ここには最近成就した恋する乙女がいたなと思い出させるくらい、目を輝かせたりさちんに嘘は通用しないと思わさせる説得力を感じた。



「ま…まだわからないよ?好きかどうかなんて…」

「うんうんうんうん!!!!!」

「気の迷いかもしれないから!!!!!」

「大丈夫大丈夫♪わかってるから♪」

「本当だってばぁ~!!!」

りさちんのキラキラオーラには昔から圧倒される。

でも嫌な気持ちにはならない。悪意のある好奇心じゃなくて、本当に私のことを想ってくれてるのがわかるから。

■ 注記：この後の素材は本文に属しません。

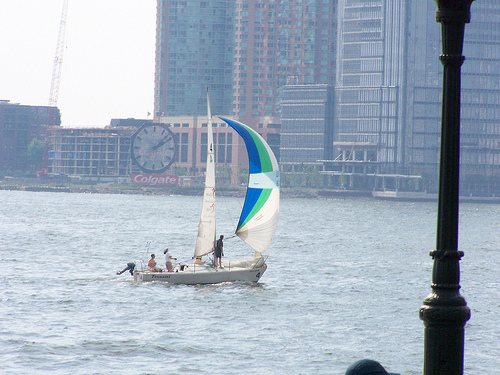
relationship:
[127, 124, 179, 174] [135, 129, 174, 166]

「それにしても赤でこちゃんから恋バナが聞けるなんていつぶりだろ~~♪」

「もう!りさちんまで赤でこって!!」

「でも嬉しいでしょ?♪」

「うっ…」

確かに誰かに『赤でこ』と呼ばれるたびに波多野の顔が浮かんで、胸の奥がうずうずになる。


「あれかな?小学生以来かな?」

「あ…」

「あ、ごめん」


波多野の顔が一瞬で消え去った。

代わりに電気が消えた教室に一人佇む後ろ姿を思い出す。

りさちんは言ってはいけないことを言ってしまった顔をして、手で口元をおさえた。


「ううん、もう…大丈夫だよ」

「楓ちゃん…」

「本当にもう大丈夫だから♪あいつのことで何かあったら相談するからね♪」

「…うん、わかった」

まだ気にした顔をしているりさちんを励ますように明るくふるまった。


午後の授業では午前中とは打って変わって波多野のことを一度も考えることはなかった。

頭の中にはある男の子でいっぱいだった。


(…ふうちゃん)




ひよこの目をした、私の初恋の人。